After being commissioned as a missionary, he was sent to the Cape Colony, South Africa, where his wife to be, Mary Smith, followed him three years later. In 1820, Moffat and his wife moved to Griquatown, in the Northern Cape, where their daughter, Mary (who later married David Livingston) was born. He then moved with his family to Kuruman which is to the north of the Vaal River and settled among the Batswana people.

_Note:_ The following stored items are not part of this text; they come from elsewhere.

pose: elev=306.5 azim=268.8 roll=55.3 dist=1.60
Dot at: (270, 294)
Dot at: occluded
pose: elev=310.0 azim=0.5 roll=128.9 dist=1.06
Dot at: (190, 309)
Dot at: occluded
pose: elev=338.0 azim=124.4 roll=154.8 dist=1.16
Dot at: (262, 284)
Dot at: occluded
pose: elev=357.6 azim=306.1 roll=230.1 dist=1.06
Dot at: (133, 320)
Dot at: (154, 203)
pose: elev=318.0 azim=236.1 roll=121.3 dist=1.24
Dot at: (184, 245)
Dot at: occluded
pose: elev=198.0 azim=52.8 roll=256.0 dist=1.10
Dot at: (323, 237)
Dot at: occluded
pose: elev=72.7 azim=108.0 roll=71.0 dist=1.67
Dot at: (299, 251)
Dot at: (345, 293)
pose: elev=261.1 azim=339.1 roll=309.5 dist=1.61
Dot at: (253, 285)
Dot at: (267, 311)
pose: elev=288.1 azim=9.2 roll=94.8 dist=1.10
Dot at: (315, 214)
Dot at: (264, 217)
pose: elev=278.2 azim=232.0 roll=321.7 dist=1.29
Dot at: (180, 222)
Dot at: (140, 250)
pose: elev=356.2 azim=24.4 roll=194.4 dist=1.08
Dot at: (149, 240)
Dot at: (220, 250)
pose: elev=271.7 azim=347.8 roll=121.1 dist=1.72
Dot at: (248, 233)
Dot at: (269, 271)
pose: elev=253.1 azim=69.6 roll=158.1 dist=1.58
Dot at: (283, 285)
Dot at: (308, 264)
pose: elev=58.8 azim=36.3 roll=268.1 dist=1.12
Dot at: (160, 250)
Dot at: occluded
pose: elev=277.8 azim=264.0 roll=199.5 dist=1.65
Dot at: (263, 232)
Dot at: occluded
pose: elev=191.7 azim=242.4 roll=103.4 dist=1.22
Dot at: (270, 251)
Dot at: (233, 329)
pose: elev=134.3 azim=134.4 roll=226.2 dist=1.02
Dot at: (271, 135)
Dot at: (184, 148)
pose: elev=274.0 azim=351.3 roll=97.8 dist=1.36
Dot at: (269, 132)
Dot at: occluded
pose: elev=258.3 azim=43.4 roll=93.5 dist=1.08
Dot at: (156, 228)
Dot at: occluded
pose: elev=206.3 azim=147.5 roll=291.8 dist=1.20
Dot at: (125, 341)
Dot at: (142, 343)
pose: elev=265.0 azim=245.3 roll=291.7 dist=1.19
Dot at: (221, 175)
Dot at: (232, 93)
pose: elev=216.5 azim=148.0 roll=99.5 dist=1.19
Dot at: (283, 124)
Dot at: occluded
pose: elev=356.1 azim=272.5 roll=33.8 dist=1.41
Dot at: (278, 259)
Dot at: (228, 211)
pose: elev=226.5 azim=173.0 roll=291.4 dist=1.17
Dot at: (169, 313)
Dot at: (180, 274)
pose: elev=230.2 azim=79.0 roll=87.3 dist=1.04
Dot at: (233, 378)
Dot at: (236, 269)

Moffat and his wife practised as missionaries in this area as well as beyond it. He went to other regions as far as the Ndebele Kingdom, part of modern-day Zimbabwe. Some of his experiences in the region were reported to the Royal Geographical Society. He also wrote and published Missionary Labours and Scenes in South Africa (1842) where he reveals his family experiences, and he translated the Bible and John Bunyan’s The Pilgrim’s Progress into Setswana, an African language spoken around Kuruman, where he had settled.

In 1870, Moffat and his family went back to Britain. He died on 9 August 1883, in Leigh, Kent, England.

References

Parsons, N. (1993) A New History of Southern Africa. London: Macmillan Press.|Biography: Cecil John Rhodes [Online]. Available at: answers.com [Accessed 23 June 2014]|Blake, R. A. (1977) A History of Rhodesia. London: Eyre Methuen.|Martin Meredith, M. (2007), Diamonds Gold and War. New York: Public Affairs.|Raftopolous, B. and Mlambo, A. S. (2009) Becoming Zimbabwe. Harare: Weaver Press.